Review Summary: Battle of Mice and Jesu team up to bear down on your mind.
With the beginning is a picture:
http://msnbcmedia4.msn.com/j/msnbc/Sections/TVNews/Dateline%20NBC/_Stories/2007/November/Patagonia/Picture%20109_edit.300w.jpg
This is essentially, the album. It's nature. It's the beauty of jagged mountain paths, and the rolling plains. Some music can become extremely polarizing to people, but much more beautiful to others. Bands can create epics, songs that break the 40 minute mark, and figure out who their fan base truly is. These songs can either wrap around a single idea and then expand on it, adding more and more layers to the first single idea, such as band like Godspeed You! Black Emperor would. Other bands will create long songs that constantly shift through tempos and time signatures, trying to make chaos reign for as long as they possibly can, such as band like Circle Takes The Square. Even though these two bands have extremely different approaches to music, there is one thing that they both have in common, beauty. Not everyone will see it, or maybe it's just a matter of opinion, but knee deep in it all, there is some beauty at the bottom of the coal mine.
Jesu side
The Jesu side is polarizing in it's own way that it follows the GY!BE idea of song writing. They start off with a simple idea, such as a simple guitar line, or a light keyboard, and then they expand on it. Further more adding drums, bass, vocals and a choir. When Jesu uses vocals though, they don't use them as the center of attention of sorts, but more of a way that a band like Sigur Ros utilizes vocals. They add them in, meshing them with the beauty that they create. These songs relax, unravel, take away the tension of your life. Sit with your eyes closed while listening to this side and just let your mind go crazy with the open, rolling plains. The flowers, the trees,
nature. Walk through and feel the breeze, as the piano whispers through the wind, delicately brushing your face as a calm gentle hand. Maybe you'd rather have a calm rain on a fall night. Sitting next to fire, watching your favorite movie, no, being with your favorite person, the true beauty and emotion for the one moment you love most. No foul temper or bad thought will come through your mind, because you will be at your peace, your zen, when the rolling notes of this side come crashing through.
Battle Of Mice side
The opposite of beauty, this side will deceive you at first. First with a gentle guitar and a rolling drum, backed by the beautiful side of Julie Christmas' voice, you may be expecting more of those calm, rolling hills. But, in mere seconds, an explosion of noise occurs. It's hectic, it grates through the sides. But it again stops, not with a calm noise, but with a synthesizer of ominous intentions. It's not long before that same gentle guitar line comes in with Julie's voice, yet again lulling you away from the hectic lifestyle it started out with. Julie's voice is the wind, it will either come along and gently brush your face, being an angel of sorts for your sonic journey, or she will be the cold winter breeze, scaring your face as you fight to find what he stops you from trying to see. The instruments will go either way as well, crafting a mountain landscape that either helps you over with an easy incline, or they create a jagged mountain pass, with incline's steeper than any foot could every try to go across. But alas, the first track features something no other track by Battle of Mice has, male vocals. In the last minute, a male vocal performance by Josh Graham (visual artist of
Neurosis) joins Julie, being the pounding to Julie's calm voice. It ends with a chilling cello.
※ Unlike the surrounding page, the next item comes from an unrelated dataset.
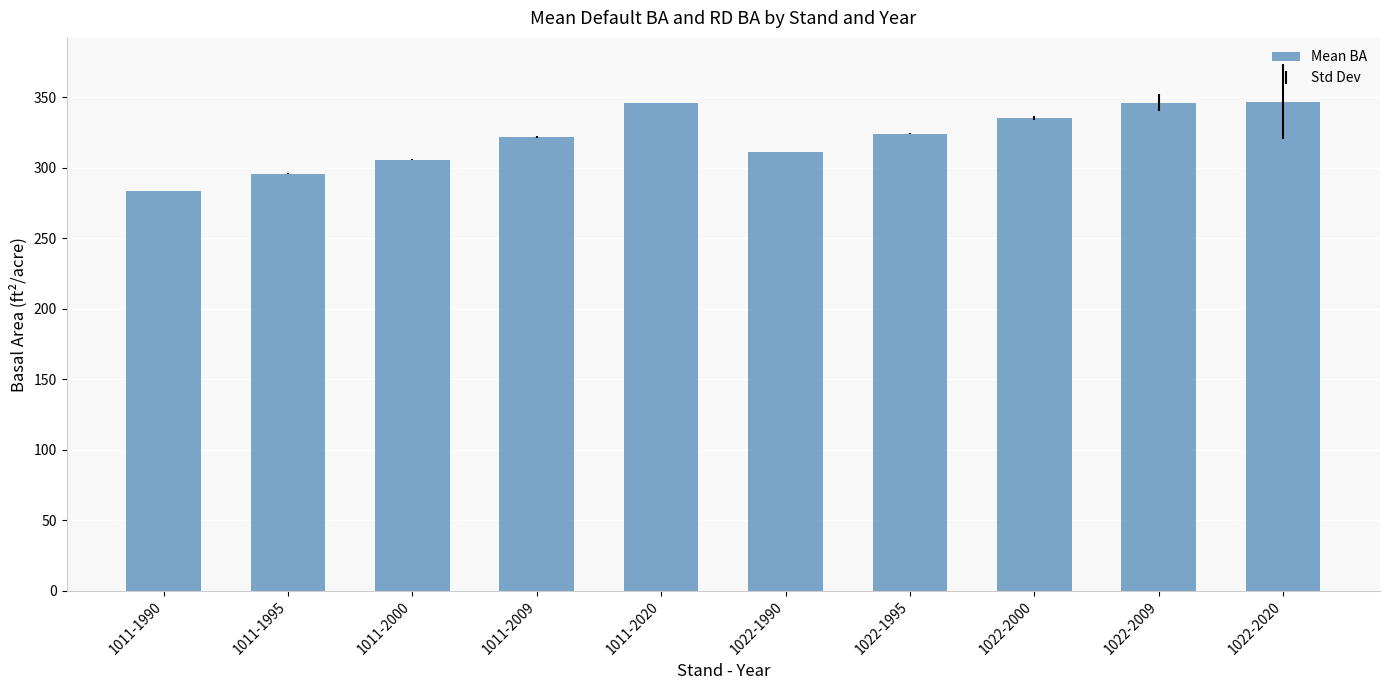

What is the smallest value displayed?

283.6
Both bands approach a different side of beauty in music. Jesu covers your feet and weary eyes with the plains while Battle of Mice test your courage and bravery with the snowy mountain tops. It depends on how hard you look for the beauty. Whether it be in keyboards that trance you in a calm state, or keyboards that bear down on your mind, frightening you in what you may be most afraid of. In an effort to kill this word once and for all, it just matters how hard you search for the beauty in music, because at the end of your passage, it will lay there.